Fig. 4. Gem-induced reduction of charge movement prevented by co-expression of dominant-negative dynamin mutant K44A A) Representative traces from oocytes co-expressing CaV2.3 with DynK44A buffer (purple) or Gem (green) injected incubated for 5 and 90 min. Traces evoked by the protocol described in Fig. 1A are superimposed currents. B) Maximal inward currents of oocytes at either 5 or 90 min after injecting Gem or Buffer are shown as box plots with individual points as circles. Average maximal inward currents were −0.11 ± 0.02 μA (n = 5) and −0.13 ± 0.3 μA (n = 7) at 5 min after injection of buffer and Gem, respectively, and at 90 min, currents were reduced to −0.07 ± 0.01 μA (n = 18) and −0.09 ± 0.1 nA (n = 8) with buffer and Gem, respectively.
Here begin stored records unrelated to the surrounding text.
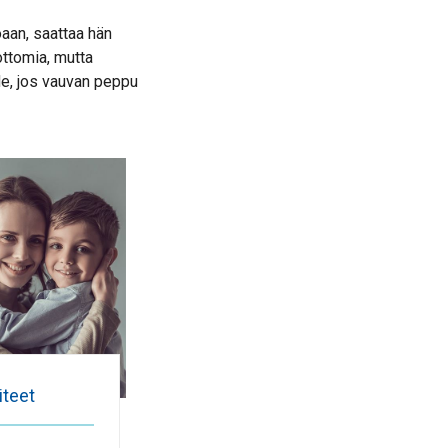
oaan, saattaa hän
ottomia, mutta
e, jos vauvan peppu
iteet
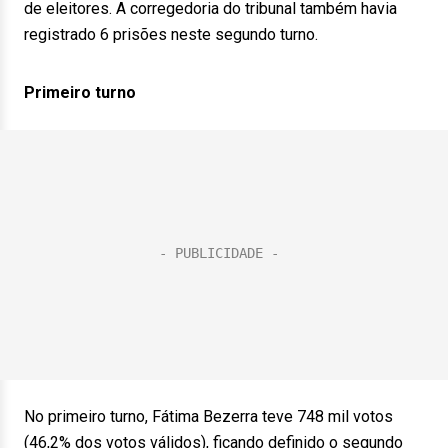
de eleitores. A corregedoria do tribunal também havia
registrado 6 prisões neste segundo turno.
Primeiro turno
No primeiro turno, Fátima Bezerra teve 748 mil votos
(46,2% dos votos válidos), ficando definido o segundo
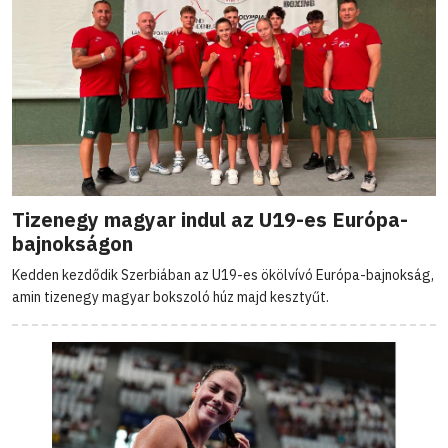
Tizenegy magyar indul az U19-es Európa-
bajnokságon
Kedden kezdődik Szerbiában az U19-es ökölvívó Európa-bajnokság,
amin tizenegy magyar bokszoló húz majd kesztyűt.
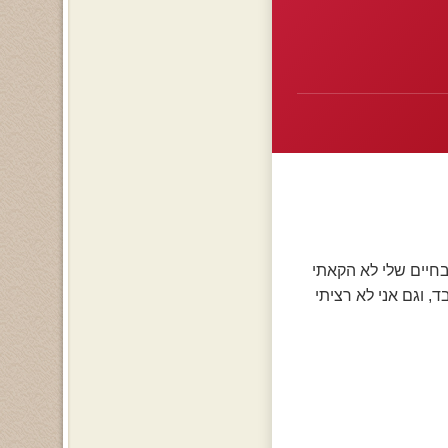
חיים שלי לא הקאתי
, וגם אני לא רציתי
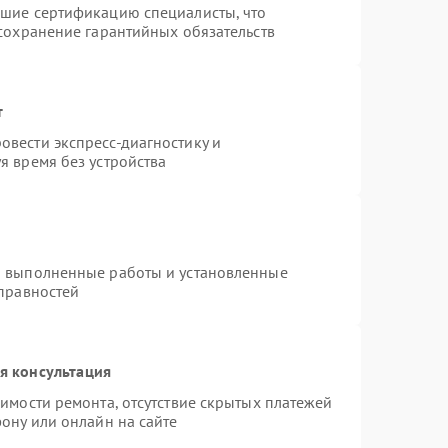
дшие сертификацию специалисты, что
 сохранение гарантийных обязательств
т
вести экспресс-диагностику и
я время без устройства
а выполненные работы и установленные
справностей
я консультация
имости ремонта, отсутствие скрытых платежей
ону или онлайн на сайте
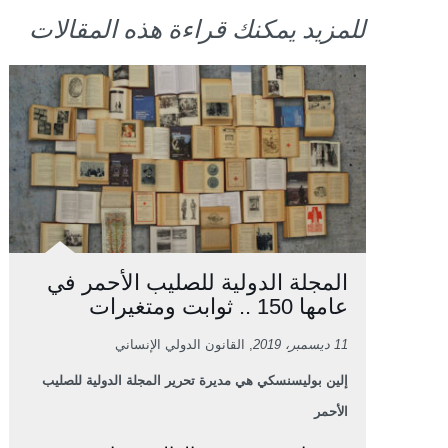
للمزيد يمكنك قراءة هذه المقالات
المجلة الدولية للصليب الأحمر في
عامها 150 .. ثوابت ومتغيرات
11 ديسمبر، 2019
, القانون الدولي الإنساني
إلين بوليسنسكي هي مديرة تحرير المجلة الدولية للصليب
الأحمر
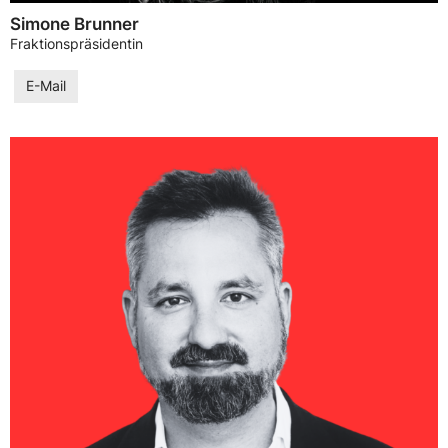
Simone Brunner
Fraktionspräsidentin
E-Mail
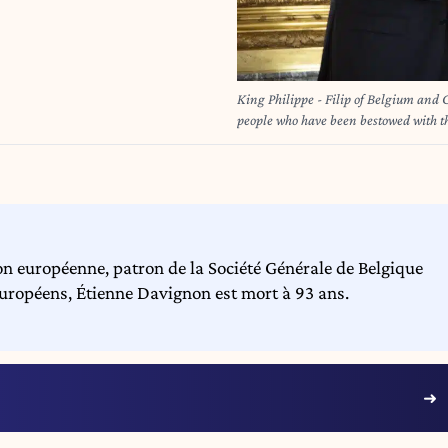
King Philippe - Filip of Belgium and 
people who have been bestowed with th
Royal Palace in Brussels. BELGA 
n européenne, patron de la Société Générale de Belgique
européens, Étienne Davignon est mort à 93 ans.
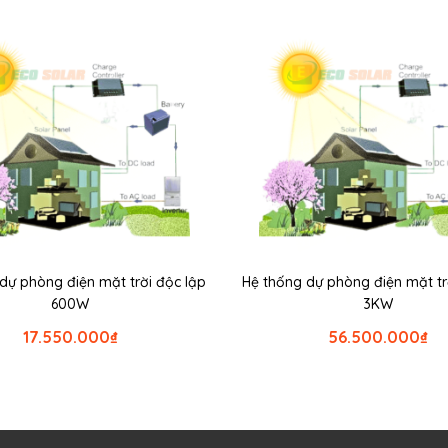
dự phòng điện mặt trời độc lập
Hệ thống dự phòng điện mặt tr
600W
3KW
17.550.000
₫
56.500.000
₫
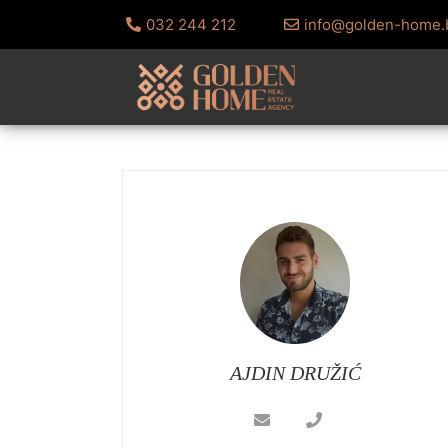
032 244 212
info@golden-home.
AJDIN DRUŽIĆ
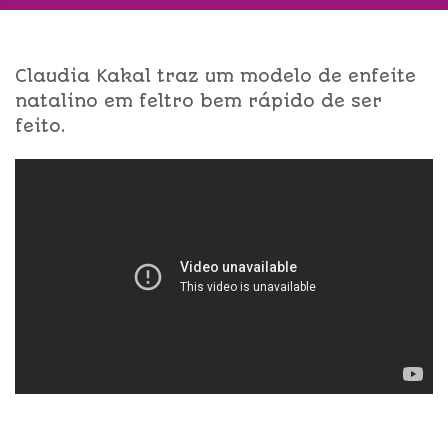
Claudia Kakal traz um modelo de enfeite
natalino em feltro bem rápido de ser
feito.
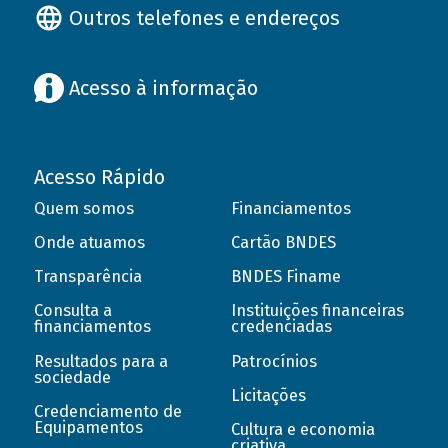
Outros telefones e endereços
Acesso à informação
Acesso Rápido
Quem somos
Financiamentos
Onde atuamos
Cartão BNDES
Transparência
BNDES Finame
Consulta a
Instituições financeiras
financiamentos
credenciadas
Resultados para a
Patrocínios
sociedade
Licitações
Credenciamento de
Equipamentos
Cultura e economia
criativa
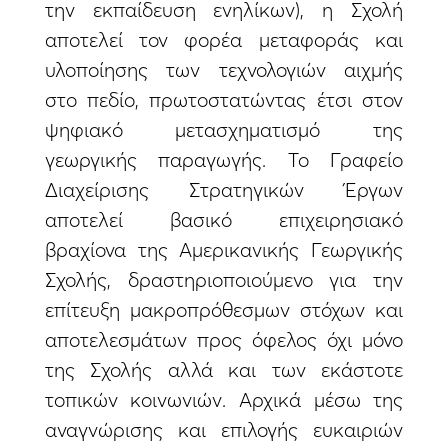
την εκπαίδευση ενηλίκων), η Σχολή
αποτελεί τον φορέα μεταφοράς και
υλοποίησης των τεχνολογιών αιχμής
στο πεδίο, πρωτοστατώντας έτσι στον
ψηφιακό μετασχηματισμό της
γεωργικής παραγωγής. Το Γραφείο
Διαχείρισης Στρατηγικών Έργων
αποτελεί βασικό επιχειρησιακό
βραχίονα της Αμερικανικής Γεωργικής
Σχολής, δραστηριοποιούμενο για την
επίτευξη μακροπρόθεσμων στόχων και
αποτελεσμάτων προς όφελος όχι μόνο
της Σχολής αλλά και των εκάστοτε
τοπικών κοινωνιών. Αρχικά μέσω της
αναγνώρισης και επιλογής ευκαιριών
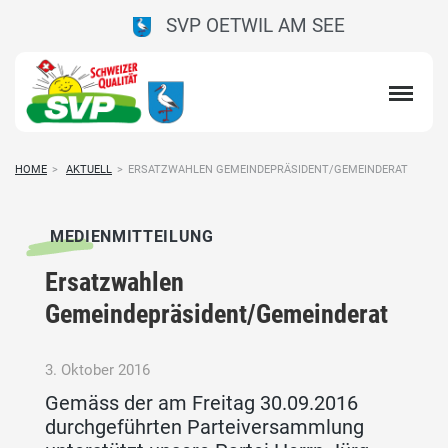
SVP OETWIL AM SEE
HOME
>
AKTUELL
>
ERSATZWAHLEN GEMEINDEPRÄSIDENT/GEMEINDERAT
MEDIENMITTEILUNG
Ersatzwahlen
Gemeindepräsident/Gemeinderat
3. Oktober 2016
Gemäss der am Freitag 30.09.2016
durchgeführten Parteiversammlung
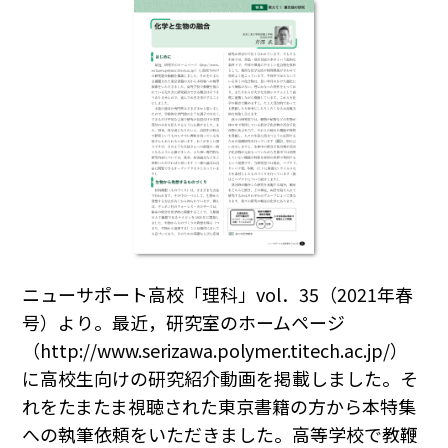
ニューサポート高校「理科」vol．35（2021年春
号）より。最近，研究室のホームページ
（http://www.serizawa.polymer.titech.ac.jp/）
に高校生向けの研究紹介動画を掲載しました。そ
れをたまたま視聴された東京書籍の方から本特集
への執筆依頼をいただきました。高等学校で教鞭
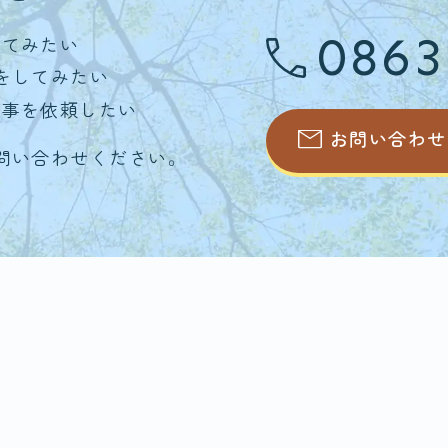
0863
いてみたい
をしてみたい
仕事を依頼したい
お問い合わせ
問い合わせください。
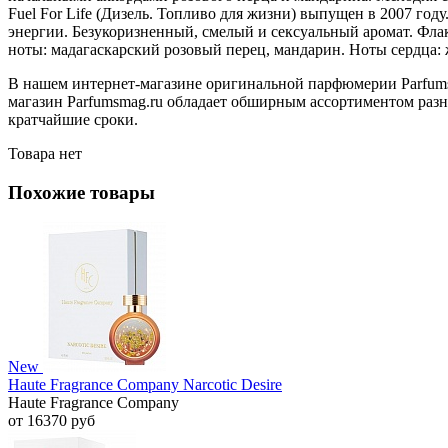
Fuel For Life (Дизель. Топливо для жизни) выпущен в 2007 год
энергии. Безукоризненный, смелый и сексуальный аромат. Фла
ноты: мадагаскарский розовый перец, мандарин. Ноты сердца: 
В нашем интернет-магазине оригинальной парфюмерии Parfumsm
магазин Parfumsmag.ru обладает обширным ассортиментом разно
кратчайшие сроки.
Товара нет
Похожие товары
New
Haute Fragrance Company Narcotic Desire
Haute Fragrance Company
от 16370 руб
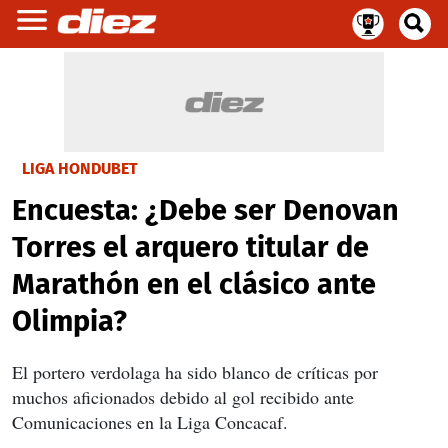
LIGA HONDUBET
Encuesta: ¿Debe ser Denovan
Torres el arquero titular de
Marathón en el clásico ante
Olimpia?
El portero verdolaga ha sido blanco de críticas por
muchos aficionados debido al gol recibido ante
Comunicaciones en la Liga Concacaf.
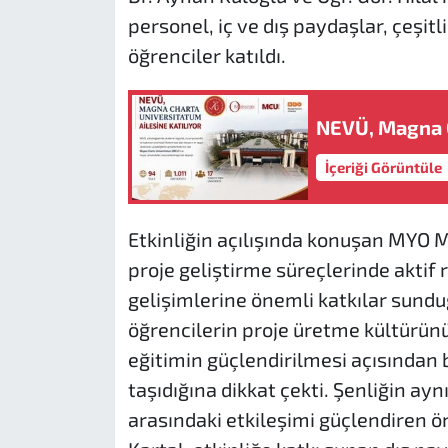
personel, iç ve dış paydaşlar, çeşitl
öğrenciler katıldı.
NEVÜ, Magna C
İçeriği Görüntüle
Etkinliğin açılışında konuşan MYO M
proje geliştirme süreçlerinde aktif 
gelişimlerine önemli katkılar sunduğ
öğrencilerin proje üretme kültürünü 
eğitimin güçlendirilmesi açısından
taşıdığına dikkat çekti. Şenliğin ayn
arasındaki etkileşimi güçlendiren 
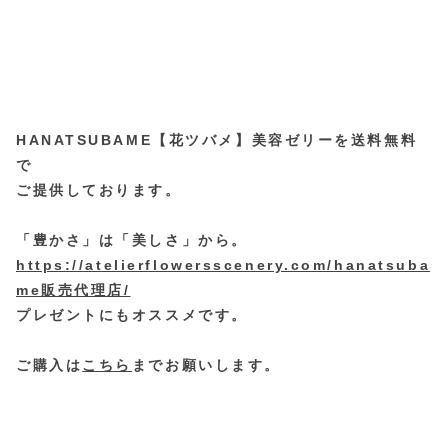
HANATSUBAME【花ツバメ】美容ゼリーを送料無料
で
ご提供しております。
「豊かさ」は「美しさ」から。
https://atelierflowersscenery.com/hanatsuba
me販売代理店/
プレゼントにもオススメです。
ご購入は
こちら
までお願いします。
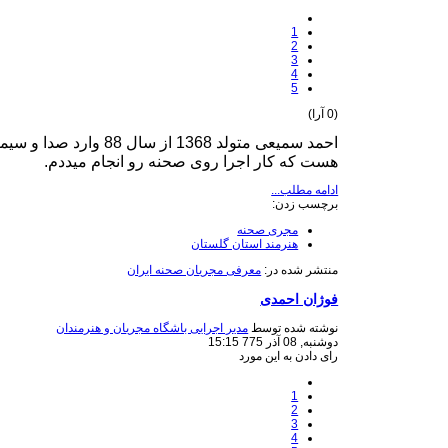
1
2
3
4
5
(0 آرا)
هست که کار اجرا روی صحنه رو انجام میددم.
ادامه مطلب...
برچسب زدن:
مجری صحنه
هنرمند استان گلستان
منتشر شده در:
معرفی مجریان صحنه ایران
فوژان احمدی
نوشته شده توسط
مدیر اجرایی باشگاه مجریان و هنرمندان
دوشنبه, 08 آذر 775 15:15
رای دادن به این مورد
1
2
3
4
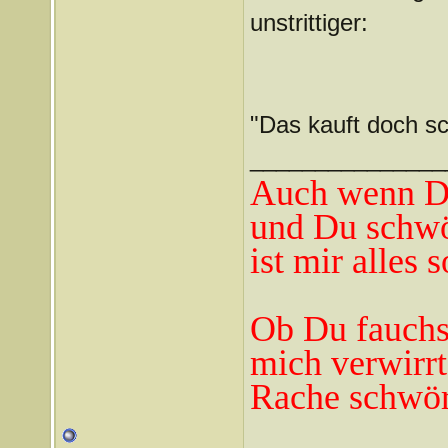
unstrittiger:
"Das kauft doch sc
_______________
Auch wenn Du
und Du schwö
ist mir alles 
Ob Du fauchst
mich verwirrt
Rache schwör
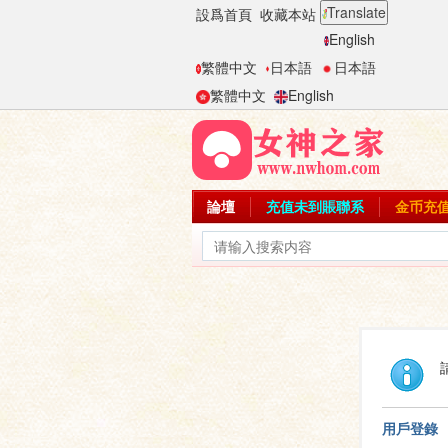
Translate
設爲首頁
收藏本站
English
繁體中文
日本語
日本語
繁體中文
English
論壇
充值未到賬聯系
金币充
用戶登錄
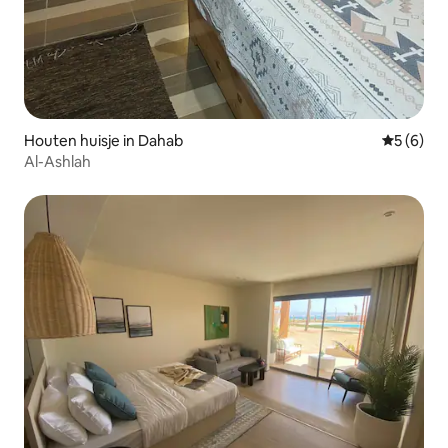
Houten huisje in Dahab
Gemiddeld
5 (6)
Al-Ashlah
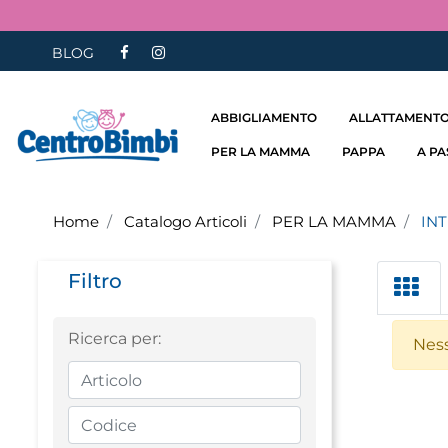
BLOG
ABBIGLIAMENTO
ALLATTAMENTO
PER LA MAMMA
PAPPA
A P
Home
Catalogo Articoli
PER LA MAMMA
IN
Filtro
Ricerca per:
Ness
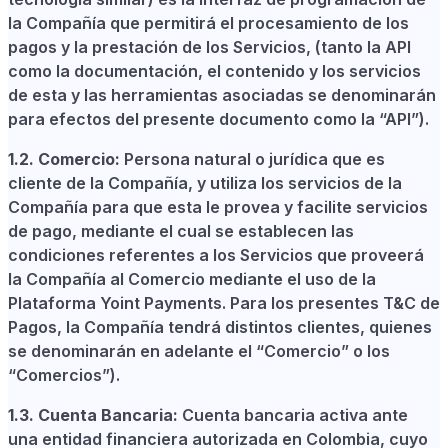
la Compañía que permitirá el procesamiento de los
pagos y la prestación de los Servicios, (tanto la API
como la documentación, el contenido y los servicios
de esta y las herramientas asociadas se denominarán
para efectos del presente documento como la “API”).
1.2. Comercio:
Persona natural o jurídica que es
cliente de la Compañía, y utiliza los servicios de la
Compañía para que esta le provea y facilite servicios
de pago, mediante el cual se establecen las
condiciones referentes a los Servicios que proveerá
la Compañía al Comercio mediante el uso de la
Plataforma Yoint Payments. Para los presentes T&C de
Pagos, la Compañía tendrá distintos clientes, quienes
se denominarán en adelante el “Comercio” o los
“Comercios”).
1.3. Cuenta Bancaria:
Cuenta bancaria activa ante
una entidad financiera autorizada en Colombia, cuyo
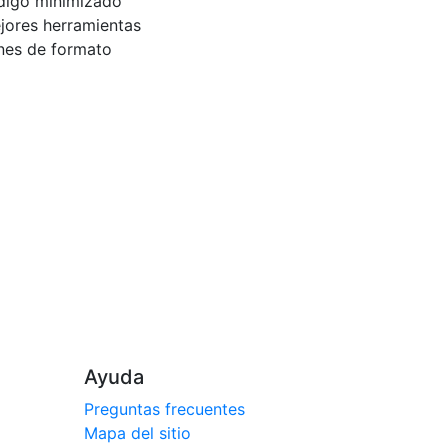
digo minimizado
ejores herramientas
ones de formato
Ayuda
Preguntas frecuentes
Mapa del sitio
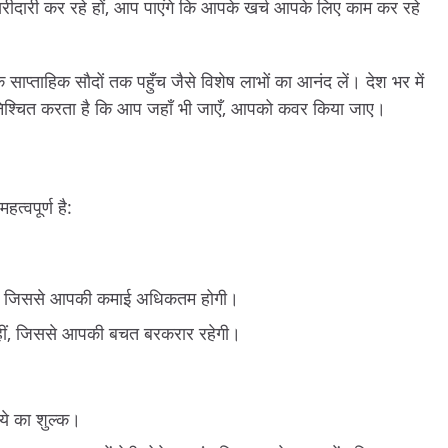
 खरीदारी कर रहे हों, आप पाएंगे कि आपके खर्च आपके लिए काम कर रहे
े साप्ताहिक सौदों तक पहुँच जैसे विशेष लाभों का आनंद लें। देश भर में
 सुनिश्चित करता है कि आप जहाँ भी जाएँ, आपको कवर किया जाए।
्वपूर्ण है:
क, जिससे आपकी कमाई अधिकतम होगी।
हीं, जिससे आपकी बचत बरकरार रहेगी।
ये का शुल्क।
C) Representative traces of gating currents measured at the reversal potential as in Fig. 3C. D) QON Box plots at 5 and 90 min after buffer or Gem injections with estimated means of: 106 ± 9 pC (n = 3) and 110 ± 23 pC (n = 5) at 5 min and 93 ± 34 nC (n = 5) and 79 ± 19 pC (n = 15) at 90 min for buffer or Gem injected, respectively. E) Box plots of ITAIL from the same recordings set as in (D). For buffer injected oocytes, means for ITAIL were −1.1 ± 0.2 μA at 5 min and −0.73 ± 0.1 μA at 90 min. For Gem injected oocytes, at 5 min, ITAIL means was −0.85 ± 0.14 μA compared to −0.85 ± 0.1 μA obtained at 90 min. F) Scatter plot of QON versus ITAIL for oocytes injected with DynK44A injected with Gem (n = 19; green) or buffer (n = 17; purple). The solid lines correspond to the linear regression with intercept fixed at 0. The slope for DynK44A + Gem was −81.34 ± 10 pC/μA and −134.27 ± 20.58 pC/μA for DynK44A + buffer. For comparison, a blue line with a slope of −94.8 pC/μA is included that corresponds to the linear regression between QON and ITAIL obtained from oocytes expressing CaV2.3 alone and injected with buffer. (For interpretation of the references to colour in this figure legend, the reader is referred to the Web version of this article.)